IBM strongly recommends that the system owner make and save for reference purposes a file copy of the dumpconf listing of the complete and correct configuration of all system hardware devices after the system has been successfully brought up for the first time.

After any power interruption, reboot, or devctl -c reconfiguration command, use this reference file and compare it to the new listing to determine if any devices failed to reestablish their links and disappeared from the system's configuration tree.


The problems described in this chapter involve more than one FC device of the I/O subsystem. Problems specific to a particular device are documented in the separate chapters for each device:


2.1 FC Device Initialization Problems

At this release, there are no known subsystem-level problems regarding FC device initialization.


2.2 EMC® Storage Subsystem-related Problems

The following problems occasionally occur when an EMC Symmetrix® Storage Subsystem is connected to an FC Switch.

EMC Disk I/O Timeouts Caused by Coincidence with Internal EMC Tests (PR 251177, 251703)

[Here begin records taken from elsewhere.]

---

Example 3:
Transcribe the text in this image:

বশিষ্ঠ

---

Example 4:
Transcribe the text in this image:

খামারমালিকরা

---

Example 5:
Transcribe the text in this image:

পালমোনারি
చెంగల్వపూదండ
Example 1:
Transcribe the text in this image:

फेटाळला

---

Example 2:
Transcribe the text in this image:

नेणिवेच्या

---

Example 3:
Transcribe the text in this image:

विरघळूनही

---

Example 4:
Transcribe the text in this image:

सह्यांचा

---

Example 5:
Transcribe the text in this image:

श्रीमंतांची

Under certain unknown I/O loads, an EMC Symmetrix subsystem running 5265 firmware can cause sequence time-outs. These errors have been discovered by inspecting the xSeries 430 or IBM NUMA-Q system ktlog for sequence time-out messages from EMC disks. As long as the system is configured for a Level-2 or -3 resource domain, retries and rerouting will protect from data loss.

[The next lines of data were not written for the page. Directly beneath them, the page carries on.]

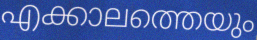
എക്കാലത്തെയും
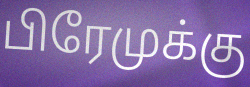
பிரேமுக்கு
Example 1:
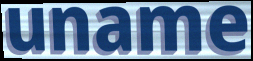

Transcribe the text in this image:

uname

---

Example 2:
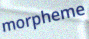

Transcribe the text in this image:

morpheme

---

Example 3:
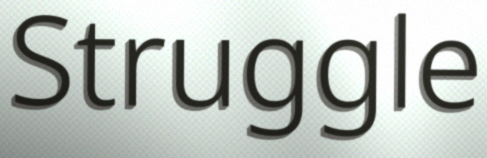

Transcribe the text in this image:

Struggle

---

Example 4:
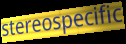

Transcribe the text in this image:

stereospecific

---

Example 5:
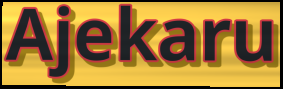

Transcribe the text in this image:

Ajekaru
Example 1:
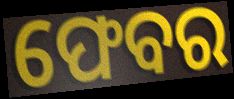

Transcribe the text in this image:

ଫେବର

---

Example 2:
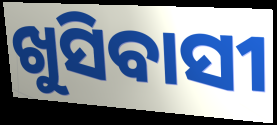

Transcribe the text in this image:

ଖୁସିବାସୀ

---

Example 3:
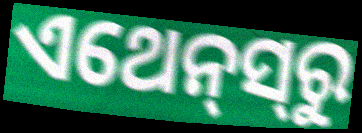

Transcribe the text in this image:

ଏଥେନ୍‌ସ୍‌ରୁ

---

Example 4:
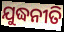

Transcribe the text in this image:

ଯୁଦ୍ଧନୀତି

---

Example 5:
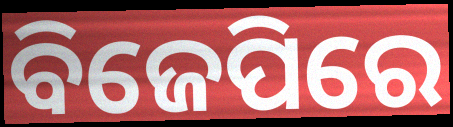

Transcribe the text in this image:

ବିଜେପିରେ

The probable cause is interference from the internal environmental tests programmed within the EMC system to run at a certain time of day. Check the ktlog messages to see if the same thing is occurring every day, or over many days because the incidence appears to be load-dependent. Request the EMC field engineer to check scheduled timing for the internal environmental tests within the EMC system. Check specifically the time scheduled for "Environmental Test 1," the most likely culprit. If the ktlog time-out messages occur within 120 seconds after the internal EMC process completes, this is the most likely cause.


ATTENTION

Check first for any discrepancies between the xSeries 430 or IBM NUMA-Q system clock and the EMC system clock.


Workaround: Request the EMC field engineer to reschedule those internal tests to a known low-load time of day. An alternative is to upgrade the EMC subsystem to the first general availability release of the 5266 firmware.

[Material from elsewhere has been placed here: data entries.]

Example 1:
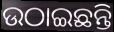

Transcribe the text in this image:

ଉଠାଇଛନ୍ତି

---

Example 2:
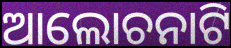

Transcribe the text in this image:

ଆଲୋଚନାଟି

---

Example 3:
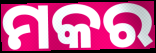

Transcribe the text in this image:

ମକର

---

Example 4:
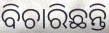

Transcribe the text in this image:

ବିଚାରିଛନ୍ତି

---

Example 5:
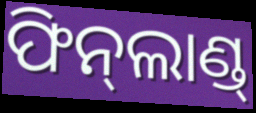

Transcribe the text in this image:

ଫିନ୍‌ଲାଣ୍ଡ୍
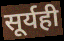
सूर्यही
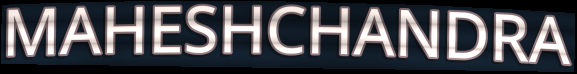
MAHESHCHANDRA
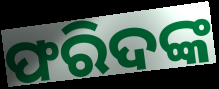
ଫରିଦଙ୍କ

SCSI-Ported EMC Disks Sometimes Respond Inappropriately to Probing From FC Bridge (PR 250790)

Under certain unknown I/O loads in a Level-2 or -3 resource domain, a disk in a SCSI-ported EMC subsystem can be missed when configuring (devctl -c) an FC Bridge back into the system following a service procedure such as a replacement. Under certain I/O loads, an EMC disk will respond to the probe with a "SCSI busy" signal, which is not recognized by the operating system as a retryable event, and that disk will not be included in the I/O configuration for that path. This error has been discovered by checking the dumpconf output after the procedure to verify that all devices are found.


ATTENTION

As long as the system is configured for a Level-2 or -3 resource domain, retries and rerouting will protect from data loss.


Workaround: Once a previously configured disk is discovered to be missing from a particular scsibus connected to the parent FC Bridge that was reconfigured, issue a devctl -c scsibusx command to recover the attached disk.

EMC Sequence Timeouts Sometimes Turn into Hard Errors in xSeries 430 or IBM NUMA-Q Clusters (PR 251635)

In xSeries 430 or IBM NUMA-Q clusters, if a hardware-error interrupt (B_INT) should occur on one of the nodes during certain unknown load conditions, an EMC I/O may fail on the other node(s) of the cluster, causing soft and hard I/O errors on those nodes.

Workaround: There is no known workaround at this time. The probability of a B_INT on a xSeries 430 or IBM NUMA-Q system is very low.